Don’t Be a Blog Addict

This post might be quite a strange to hear from a blog writers mouth, but I definitely believe in this: Don’t get addicted to blogs. Same as with any other activity: think why you are having that habit or activity. If reading blogs is fun and you are okay with that, then fine – continue doing so. If reading forums is fun and you prefer it that way – then so be it.

But – decide what your goals are:
- Are you doing it for fun? Is this okay for you?
- Are you trying to learn something? (What? Why? Does this habit (blog/forum/articles/book reading benefit you to reach your goals?)
- Are you interested in the industry news? (Then choose the blogs or newsletters that suits best for you. If you want to read about “what’s happening”, then choose blogs that will give you that benefit)
- Are you interested in knowing how other indies are doing? Then you perhaps want to read more of that kind of blogs – but, ask yourself: “Why are you interesting in knowing how others are doing? Shouldn’t you focus on your own efforts rather than someone else’s efforts?”
- Any other reasons why you are reading the blog? Are these reasons okay to you?

I don’t consider myself a blog addict: I visit different blogs to check how others are doing and what’s in the “news”. I also check out other blogs to see how they are writing their blogs – and learning to write on my own blog. I also read blogs (and articles) for pure fun: I simply like to read. And if I learn something while reading, the better.

5 thoughts on “Don’t Be a Blog Addict

  1. Pingback: GameProducer.Net » Best Medicine For Lack of Motivation

  2. Game Producer Post author

    Sounds very good – dropping down “surfing time” but still listening to what happens, reading motivating posts and articles is a good way to go. It’s mainly about giving up the useless stuff.

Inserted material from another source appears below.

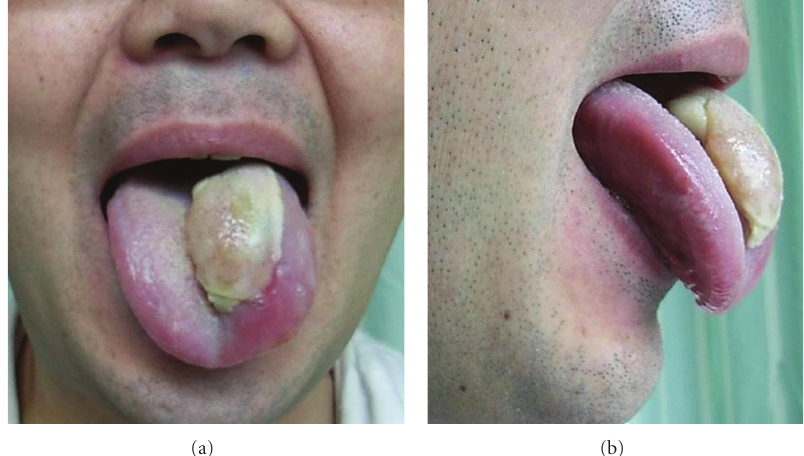
Figure 4: At 7 days after the operation, a photograph showing tongue swelling on the left side because of compression by the bite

The stuff that doesn’t bring you any joy/fun/learning/skills/experience/motivation/energy or whatever you are looking for.

    Reply
  3. Kartones

    Well, as you do, I use RSS and blogosphere to keep up with news, read game dev articles and comments, and be in touch with some techs (things like Avalon, SQL 2005, and such).

    I’ve dropped my “surfing time” almost to zero. Now I rarely surf websites except when googling for something, and I can make fast cleaning of arrived RSS just looking at their headline.

    So for me, it’s been an improvement and optimization of my time.